Loi littoral. Des dents creuses et un bon détartrage

Il n’y a pas que la politique ! La polémique a fait rage, aussi, autour d’un détricotage de la loi Littoral, lancé le mois dernier au Sénat, alors qu’on était là pour parler de l’adaptation des zones littorales au changement climatique. En mettant à profit ce débat, des élus ont introduit deux amendements sur les constructions dans les « dents creuses » (parcelles entre deux terrains construits dans les hameaux) et sur les possibilités de créer des activités nouvelles dans des zones proches du rivage, suscitant aussitôt une véritable levée de boucliers. Avec pétition nationale soutenue par les ténors de la défense de l’Environnement.

L’Assemblée nationale, qui a toujours le dernier mot, a recadré les velléités du Sénat sur d’éventuelles emprises près du rivage mais n’en a pas moins élargi les possibilités de construction sur les dents creuses, en indiquant que la notion de « hameau » va être précisé par décret. C’est la moindre des choses. Car si on a beaucoup parlé de dents creuses, cette loi Littoral aurait aussi besoin d’un bon détartrage pour que les élus y voient plus clair. Non point sur le fond mais sur la forme car l’imprécision de la loi a généré des circulaires parfois contradictoires qui ont entraîné des recours et procès, avec les magistrats des tribunaux comme juges arbitres !

Quand une loi n’est pas claire, c’est la jurisprudence établie par les juges qui prend force de loi. Et bien des élus locaux se sont arraché les cheveux, accordant de bonne foi des certificats d’urbanisme ensuite attaqués et annulés par les juges. Avec à la clef, de fortes indemnités pour le préjudice subi par ceux qui ont acheté les terrains supposés constructibles.

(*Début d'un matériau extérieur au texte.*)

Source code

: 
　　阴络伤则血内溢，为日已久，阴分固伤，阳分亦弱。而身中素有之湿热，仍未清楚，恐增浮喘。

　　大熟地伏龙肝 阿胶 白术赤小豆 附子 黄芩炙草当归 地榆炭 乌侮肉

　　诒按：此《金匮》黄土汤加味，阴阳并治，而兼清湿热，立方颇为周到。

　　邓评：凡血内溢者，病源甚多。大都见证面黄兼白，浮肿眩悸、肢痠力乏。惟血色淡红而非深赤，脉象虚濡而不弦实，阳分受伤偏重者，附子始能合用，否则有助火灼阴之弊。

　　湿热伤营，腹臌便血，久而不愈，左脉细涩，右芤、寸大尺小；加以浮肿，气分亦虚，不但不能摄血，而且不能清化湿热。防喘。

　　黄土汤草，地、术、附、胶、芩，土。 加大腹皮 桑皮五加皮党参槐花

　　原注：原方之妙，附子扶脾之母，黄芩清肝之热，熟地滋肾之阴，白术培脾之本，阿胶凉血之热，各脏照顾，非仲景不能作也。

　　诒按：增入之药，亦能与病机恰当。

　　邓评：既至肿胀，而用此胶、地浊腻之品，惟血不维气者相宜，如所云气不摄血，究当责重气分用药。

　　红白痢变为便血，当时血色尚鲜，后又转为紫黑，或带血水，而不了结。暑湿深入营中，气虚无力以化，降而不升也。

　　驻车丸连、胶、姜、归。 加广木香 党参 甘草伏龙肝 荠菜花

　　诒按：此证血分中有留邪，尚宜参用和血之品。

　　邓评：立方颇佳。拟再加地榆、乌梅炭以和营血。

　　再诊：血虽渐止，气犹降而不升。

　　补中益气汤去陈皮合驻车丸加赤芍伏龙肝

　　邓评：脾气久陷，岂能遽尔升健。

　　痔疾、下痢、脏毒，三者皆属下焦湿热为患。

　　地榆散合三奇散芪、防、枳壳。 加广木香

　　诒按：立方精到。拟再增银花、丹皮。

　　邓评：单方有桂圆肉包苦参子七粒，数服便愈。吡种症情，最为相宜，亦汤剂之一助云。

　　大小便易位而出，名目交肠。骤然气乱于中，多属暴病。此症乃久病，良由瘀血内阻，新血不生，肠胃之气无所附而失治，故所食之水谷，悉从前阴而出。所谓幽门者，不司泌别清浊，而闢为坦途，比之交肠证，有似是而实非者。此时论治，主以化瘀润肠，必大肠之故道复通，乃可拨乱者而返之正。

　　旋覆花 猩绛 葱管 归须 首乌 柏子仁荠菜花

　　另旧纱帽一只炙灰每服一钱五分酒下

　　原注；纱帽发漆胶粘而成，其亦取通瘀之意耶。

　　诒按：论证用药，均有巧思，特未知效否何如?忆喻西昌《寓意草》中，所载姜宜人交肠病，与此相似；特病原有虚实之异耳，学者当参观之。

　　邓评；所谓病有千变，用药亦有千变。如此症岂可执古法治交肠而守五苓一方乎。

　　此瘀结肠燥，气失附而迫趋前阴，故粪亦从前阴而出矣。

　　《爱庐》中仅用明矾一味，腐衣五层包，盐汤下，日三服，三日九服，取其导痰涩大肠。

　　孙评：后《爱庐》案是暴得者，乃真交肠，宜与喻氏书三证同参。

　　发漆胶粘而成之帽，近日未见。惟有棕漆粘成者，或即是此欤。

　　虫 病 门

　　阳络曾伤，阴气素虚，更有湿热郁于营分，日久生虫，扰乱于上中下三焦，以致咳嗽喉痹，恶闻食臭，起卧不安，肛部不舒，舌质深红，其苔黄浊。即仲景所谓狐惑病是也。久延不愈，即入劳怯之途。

A Plouvien (Finistère), la communauté de communes vient, à ce propos, de monter une réunion spéciale d’information sur la loi Littoral, avec participation de juristes, pour tenter de clarifier les choses. Les élus présents ont fait part de ce sentiment d’insécurité qu’ils éprouvent face à cette loi dont les imprécisions sont source de contentieux, et singulièrement en Bretagne que la géographie place en tête des régions les plus concernées par cette loi.

Que trente ans après son entrée en vigueur, les députés en soient à reconnaître qu’il faut préciser un peu mieux la notion de « hameau », témoigne à quel point le travail législatif initial a trop rapidement été bouclé, laissant la porte ouvertes à ces milliers de contentieux qui font de la loi Littoral un sujet d’école pour Science Po, l’ENA et l’Ecole nationale de la Magistrature.